The National Institute for Computational Sciences

Darter: How do I use Cray ATP to determine where and why a code died abnormally?

Darter: How do I use Cray ATP on Darter to determine where and why a code died abnormally?

Sometimes a code will work fine in many cases and circumstances but there will be a bug which only rears its head when a certain perfect storm of case and job size occurs. This causes the code to die in a strange spot and it is not obvious exactly why or where. In cases like this, Cray's ATP (Abnormal Termination Processing) can likely help!

Simply do

module load atp 

and re-compile your code without optimization (use the "-g" flag for debugging) using any backend compiler (PrgEnv) with the Cray wrappers (ftn, cc, or CC). This simultaneously helps assure that the error was not brought on by compiler optimization mistakes and creates the instrumented executable.

Now, you are ready to use ATP to generate a backtrace to the line where the code died.

Add the following to your PBS script to make sure that the ATP module is loaded into your aprun environment and that the ATP environment variable is set to collect information:
module load atp
export ATP_ENABLED=1

If a backtrace file appears in your directory upon run termination, search through it to find the line that your code died on. If the code completes successfully, you need to lower the compiler optimization number in order that the compiler does not optimize your code to incorrect results.

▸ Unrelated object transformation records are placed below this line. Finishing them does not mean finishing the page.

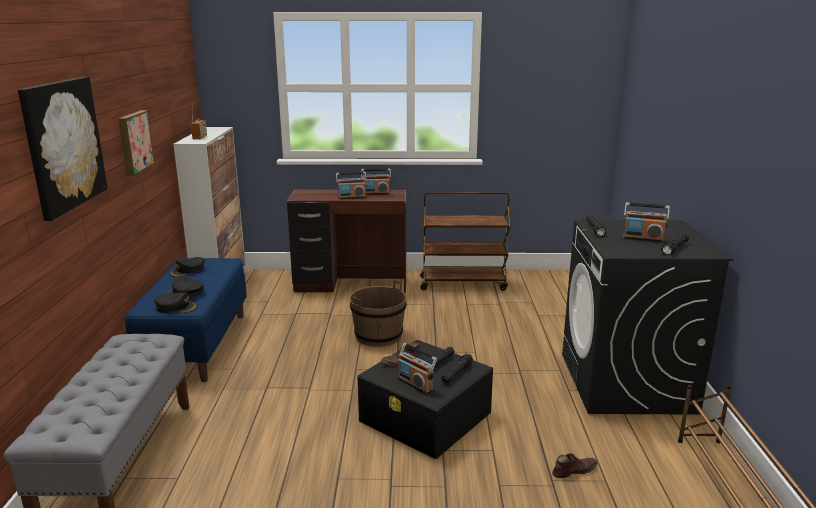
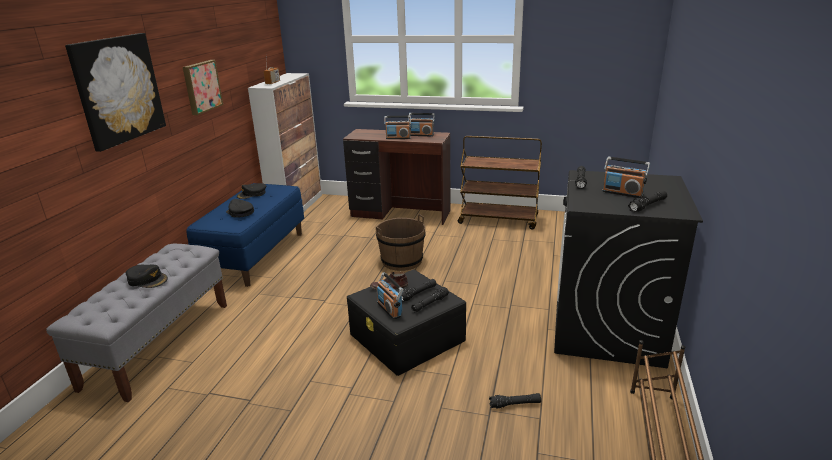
camera: 15 degrees right, 5 degrees up
(176, 307) = (226, 224): black cap -> black cap (147, 280)
(574, 470) = (515, 404): brown shoe -> black flashlight

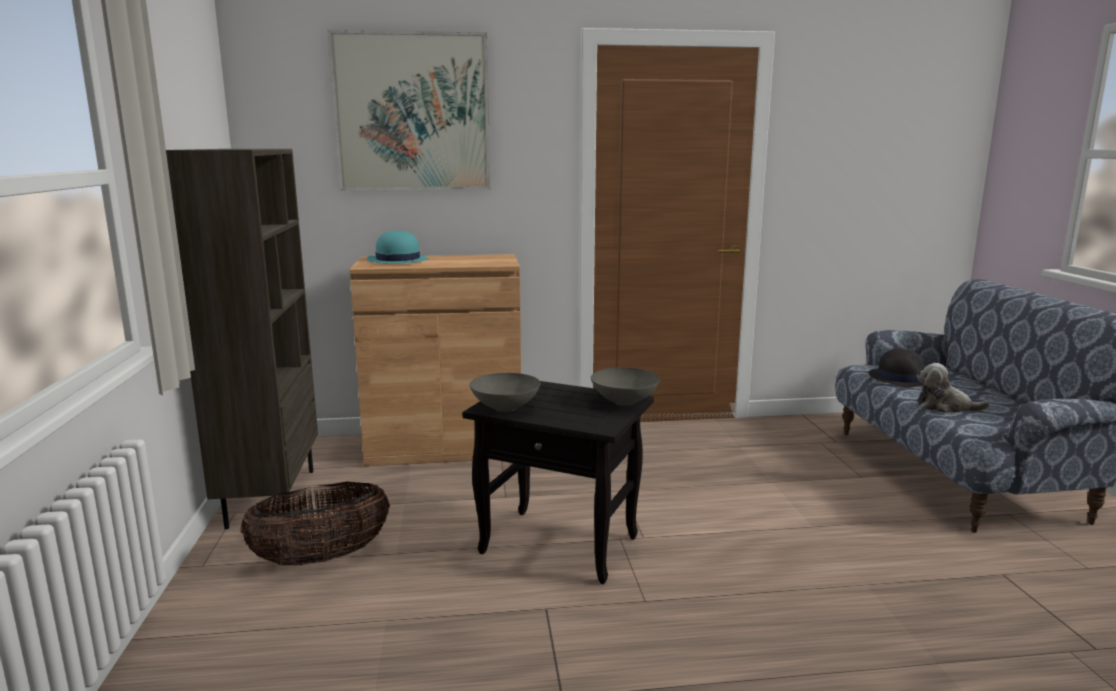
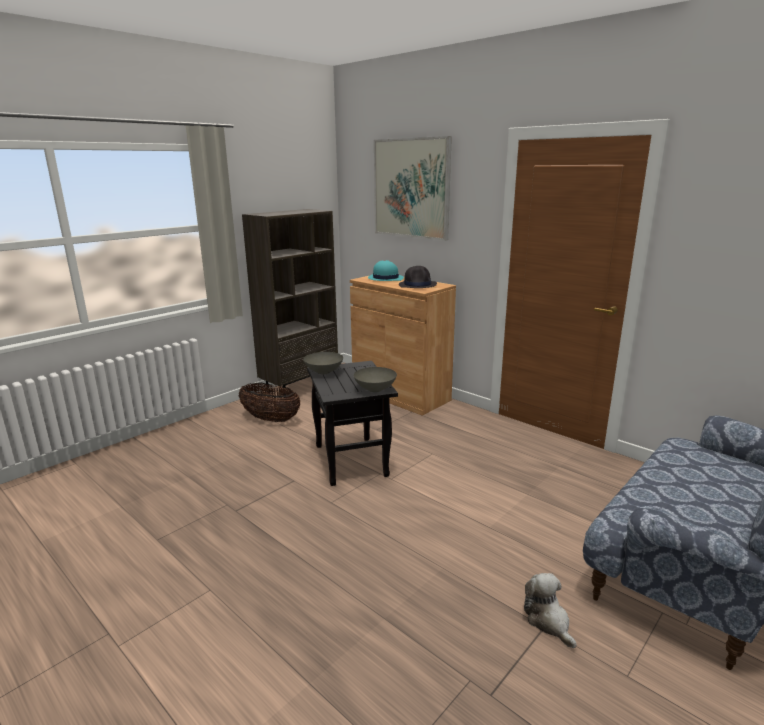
camera: 50 degrees right, 5 degrees up
(900, 378) = (685, 461): black hat -> black hat (418, 285)
(945, 407) = (650, 493): plush toy -> plush toy (548, 621)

Also, you may go back and add "-traceback", an Intel compiler flag, to the compilation, which may assist in producing a traceback file as well. This only works when "ProgEnv-intel" is loaded, but you can pass it to the Cray wrappers "cc", "CC", or "ftn" and it will pass it to the backend Intel compiler.

If you are still unable to find the problem, stepping through with a debugger like DDT or Totalview may be helpful.